The structure of kinesins are similar to cytoplasmic dyneins and is diagrammed in Figure 8. Members of the kinesin superfamily vary in shape, but the overall structure is that of a heterotetramer whose motor subunits (heavy chains) form a protein dimer (molecule pair) that binds two light chains.
Figure 8. Schematic of kinesin motor proteins. The heavy chains comprise a globular head (the motor domain) at the amino terminal end connected via a short, flexible neck linker to the stalk—a long, central α-helical coiled-coil domain—that ends in a carboxy terminal tail domain which associates with the light-chains. The stalks of two light chains intertwine to form a coiled-coil that directs dimerization of the two heavy chains. In most cases transported cargo binds to the kinesin light chains, but in some cases cargo binds to the C-terminal domains of the heavy chains.

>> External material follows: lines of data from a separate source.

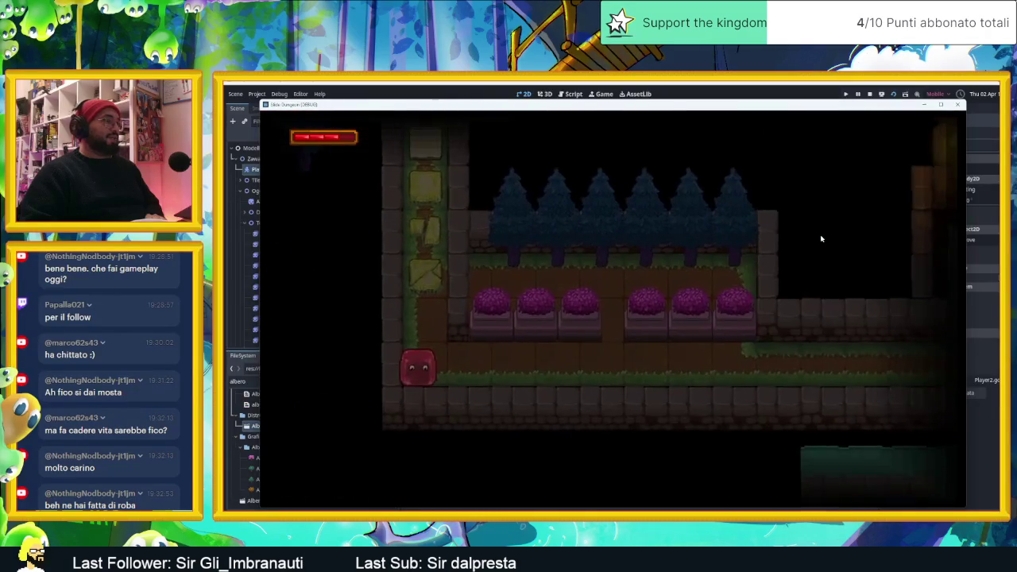
- Steer the slime around the tower room and up into the corridor room
key(Right)
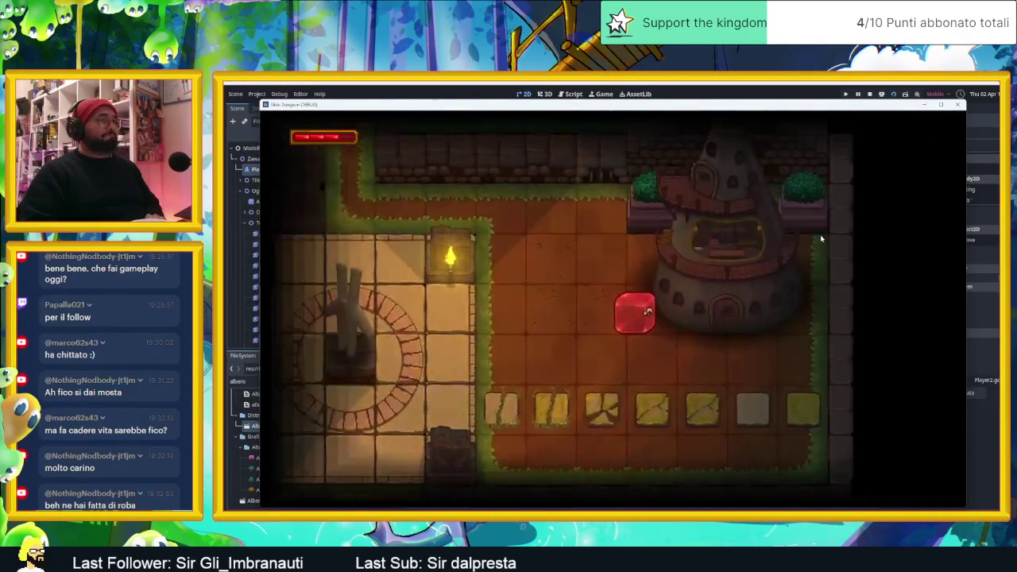
key(Left)
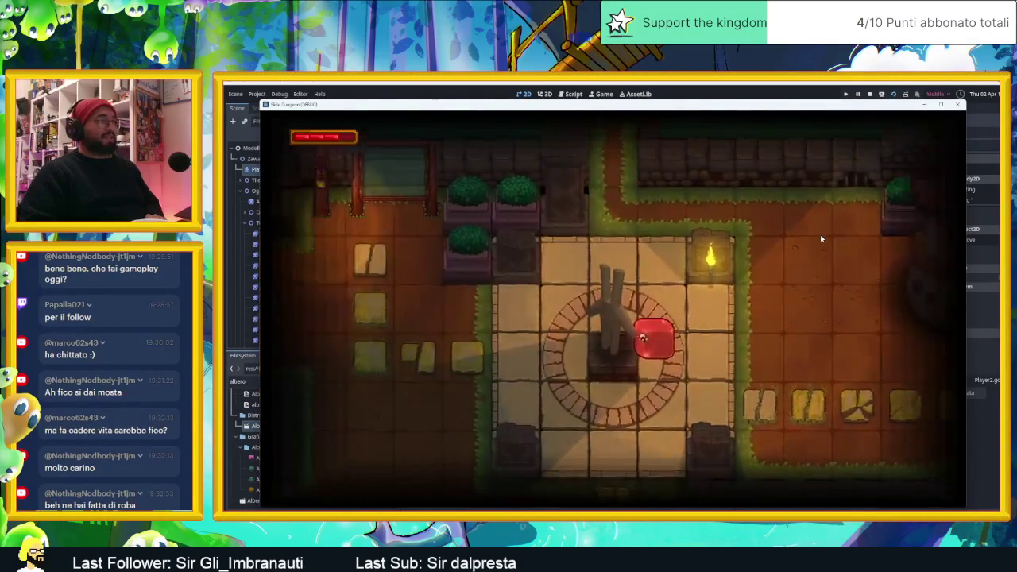
key(Right)
key(Down)
key(Left)
key(Left)
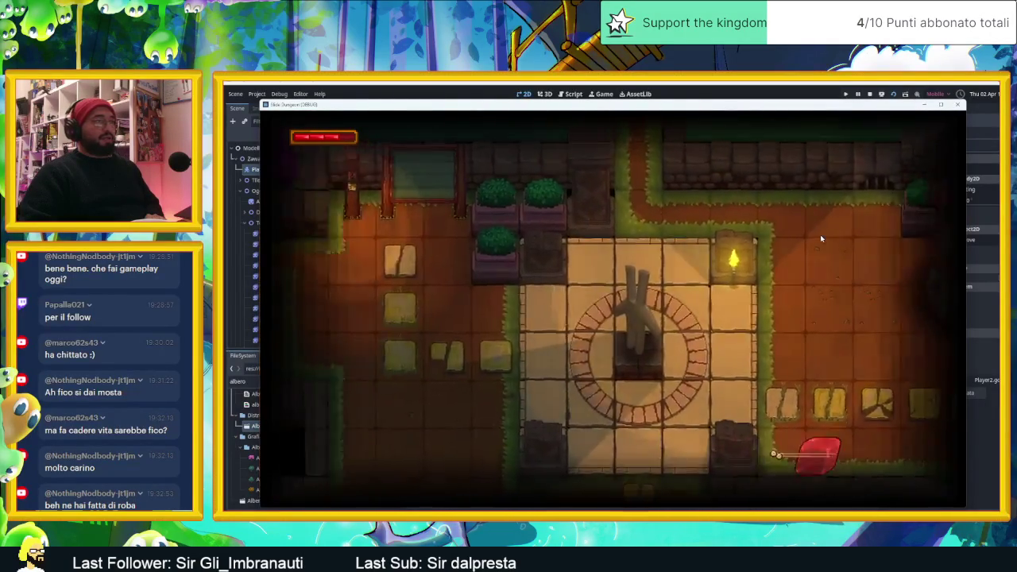
key(Right)
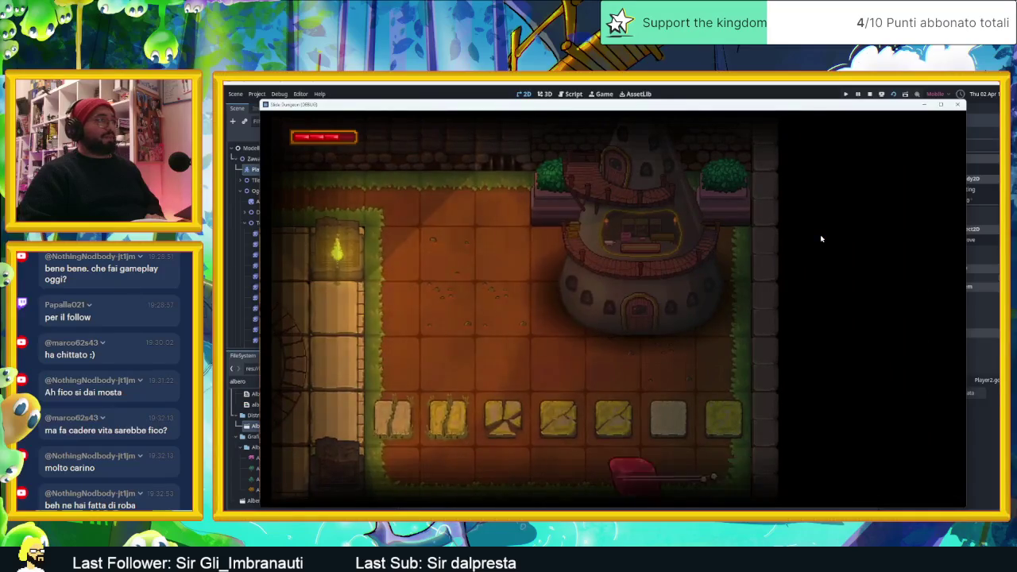
key(Down)
key(Left)
key(Up)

Animations of kinesin and dynein at work
How do the motors interact with cargo and the microtubules?
Cytoplasmic dyneins and kinesins interact with both cargo and microtubules in similar fashion. The light chains interact with receptors on the various cargo vesicles and the globular motor domains, specifically interact with the microtubules.
Figure 9. Schematic of kinesin motor protein carrying a cargo vesicle along a microtubule filament.
Note: possible discussion
What are the benefits for having multiple types of motor proteins? Multiple types of filaments? Filaments with polarity?